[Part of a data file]
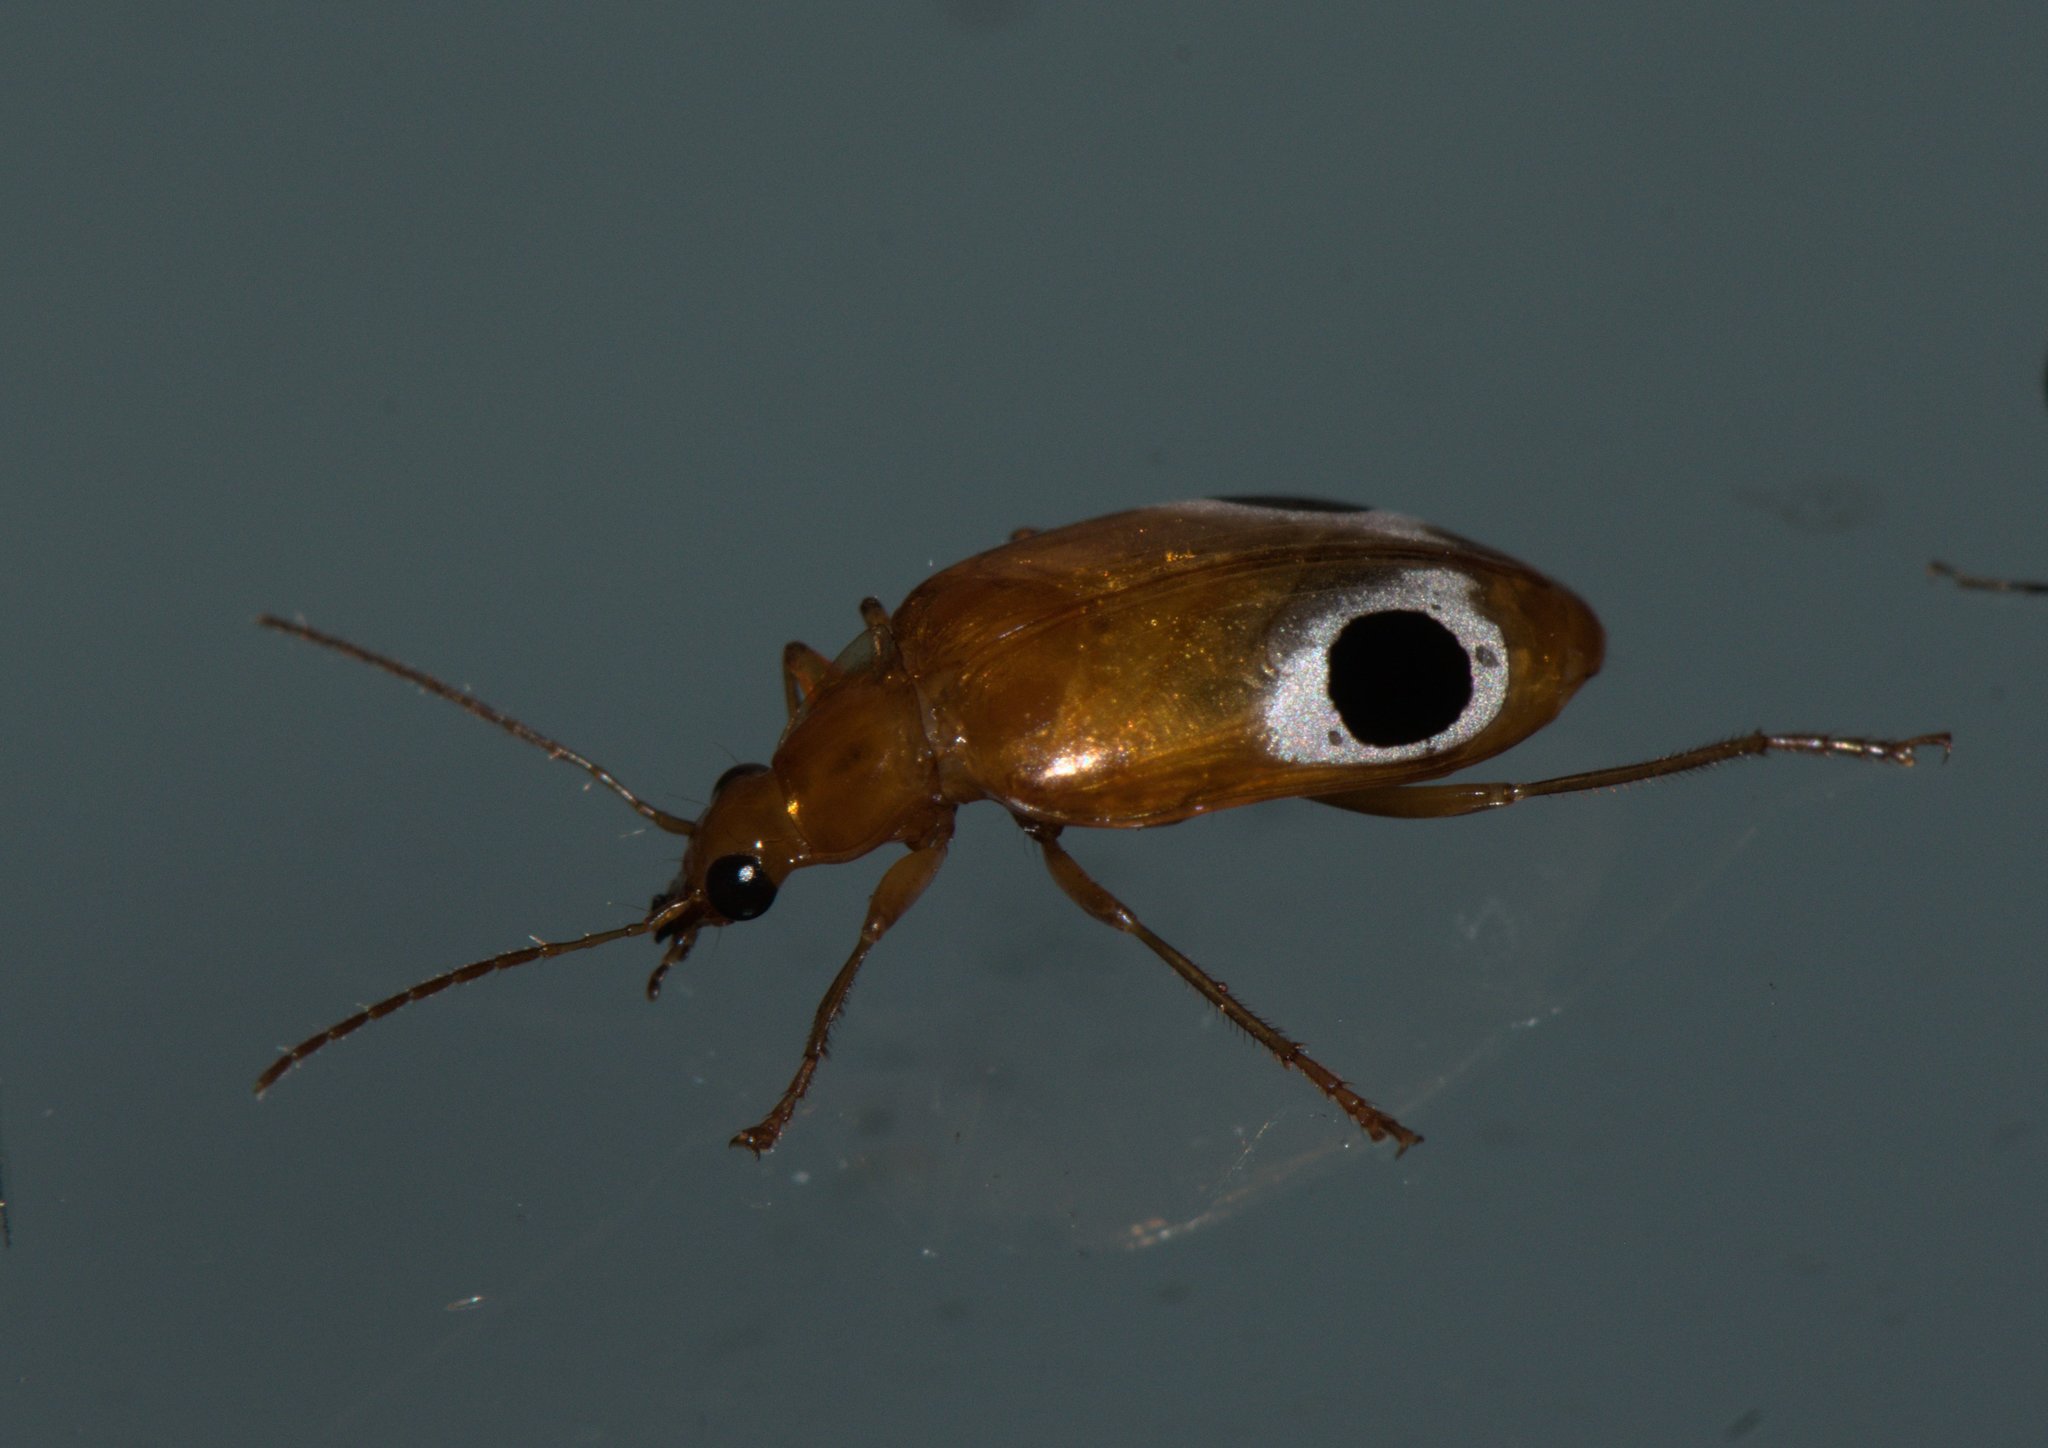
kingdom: Animalia
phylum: Arthropoda
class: Insecta
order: Coleoptera
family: Carabidae
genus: Lebidia
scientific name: Lebidia bioculata
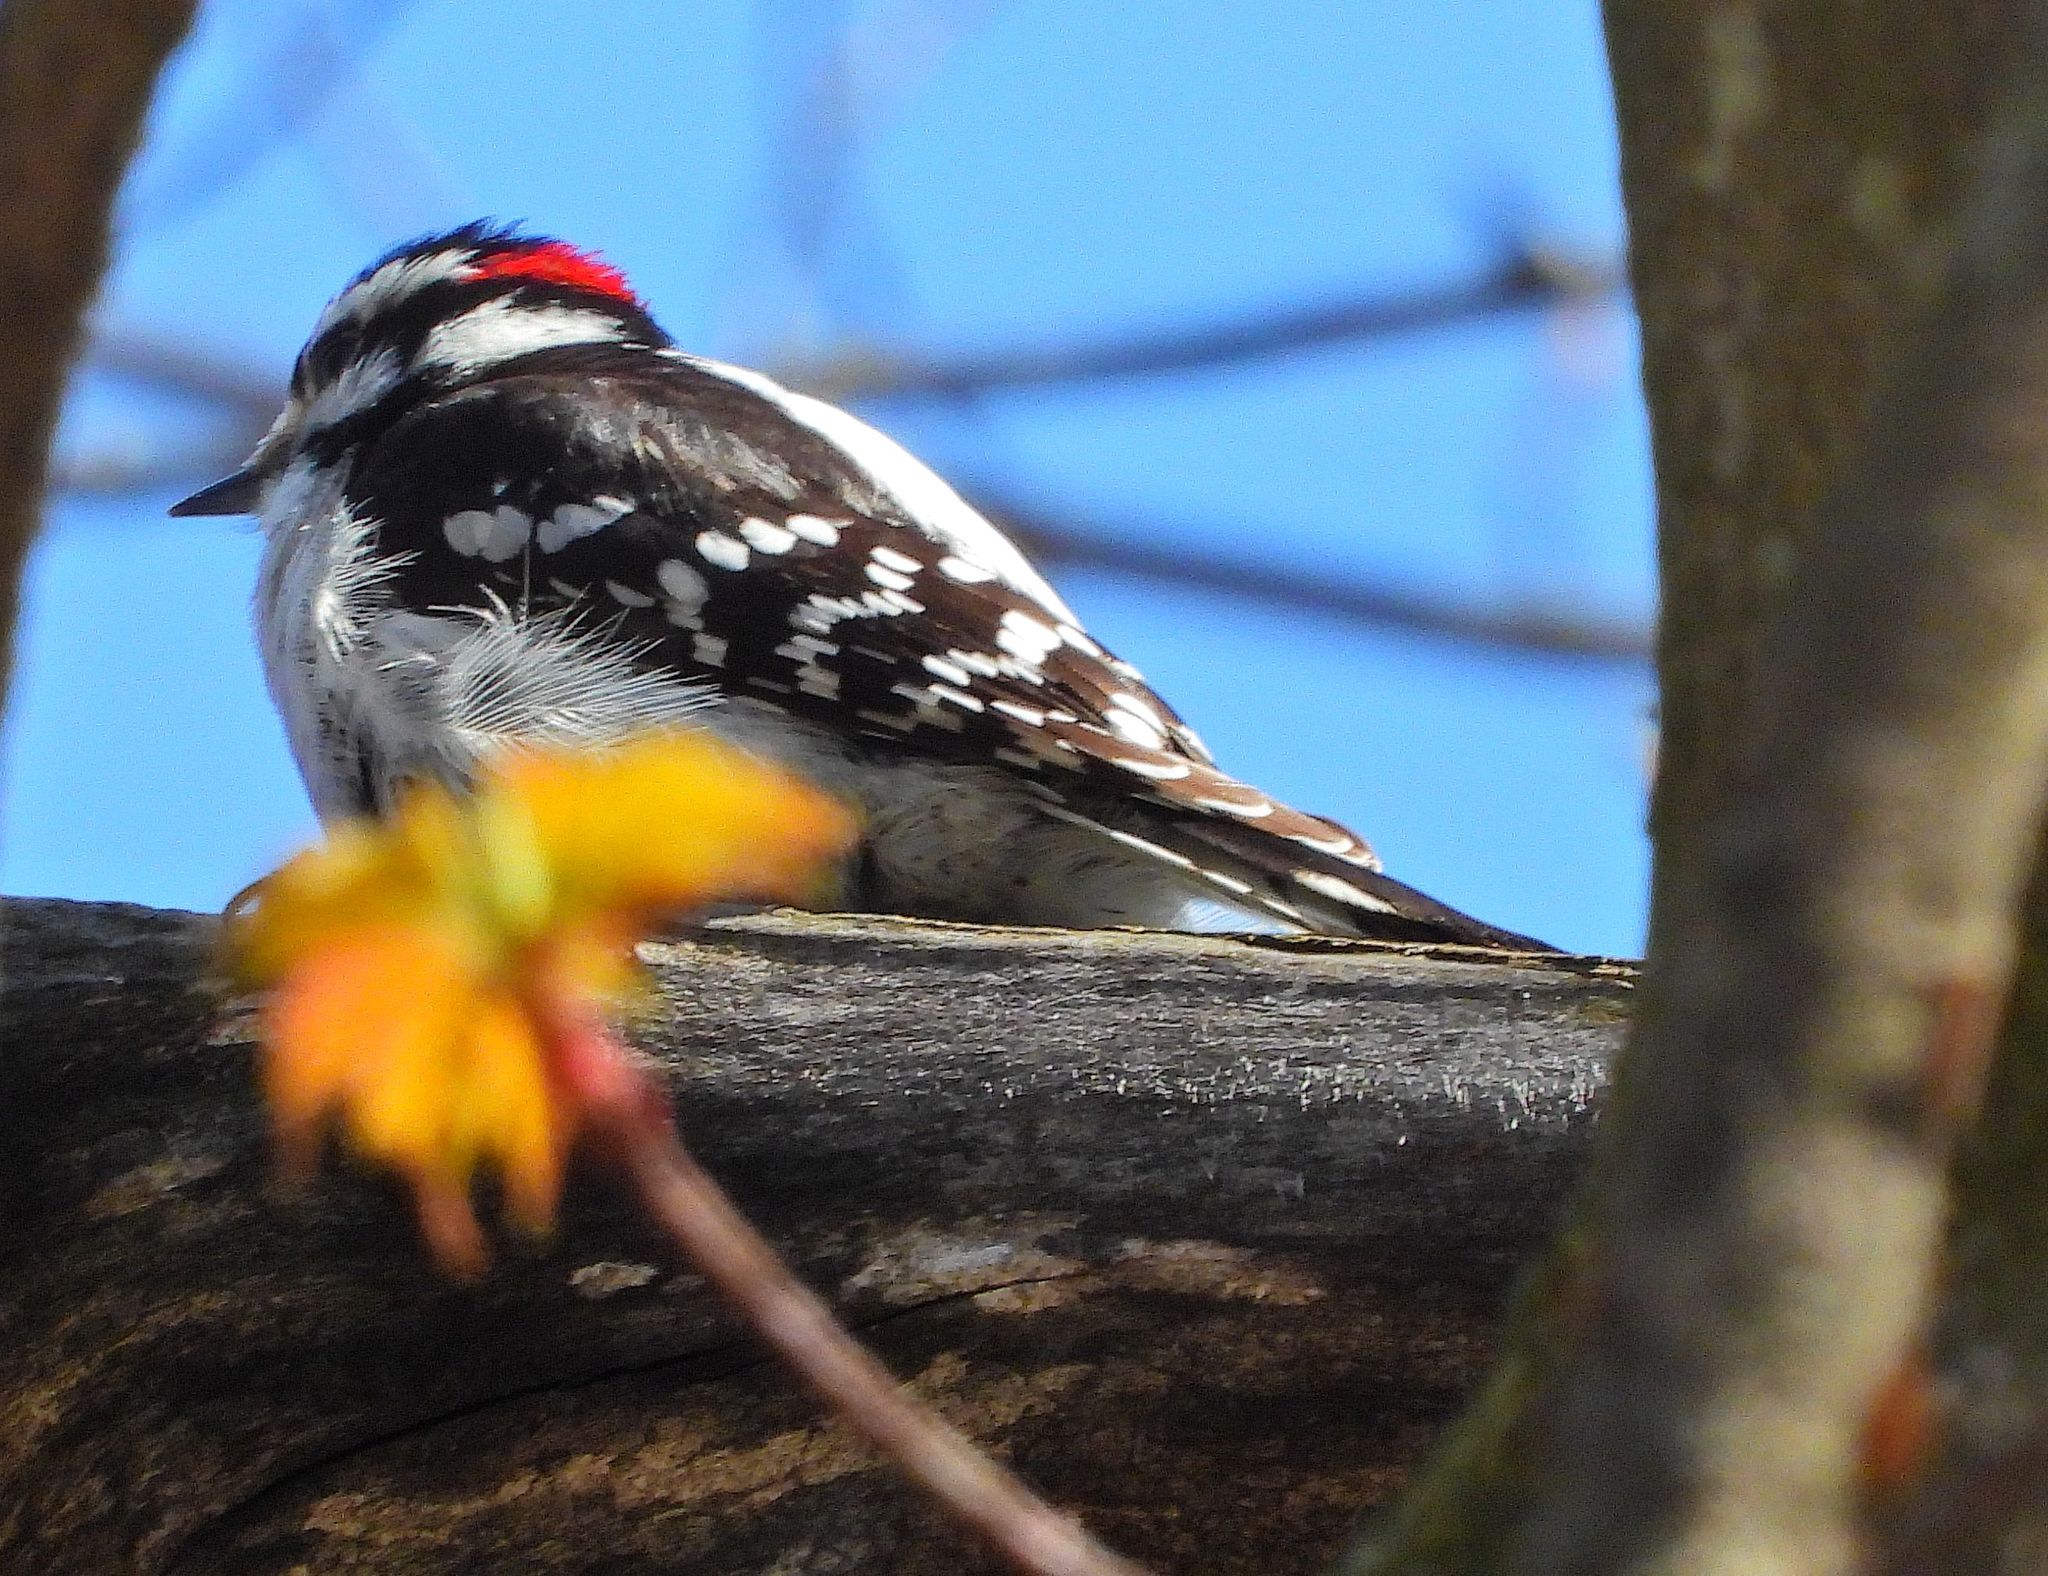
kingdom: Animalia
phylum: Chordata
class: Aves
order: Piciformes
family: Picidae
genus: Dryobates
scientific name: Dryobates pubescens
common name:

## Do this
Recast all of the data above as a single numbered list. Omit blank lines and the pictures.

## Response to this task
1. kingdom: Animalia
2. phylum: Arthropoda
3. class: Insecta
4. order: Coleoptera
5. family: Carabidae
6. genus: Lebidia
7. scientific name: Lebidia bioculata
8. kingdom: Animalia
9. phylum: Chordata
10. class: Aves
11. order: Piciformes
12. family: Picidae
13. genus: Dryobates
14. scientific name: Dryobates pubescens
15. common name:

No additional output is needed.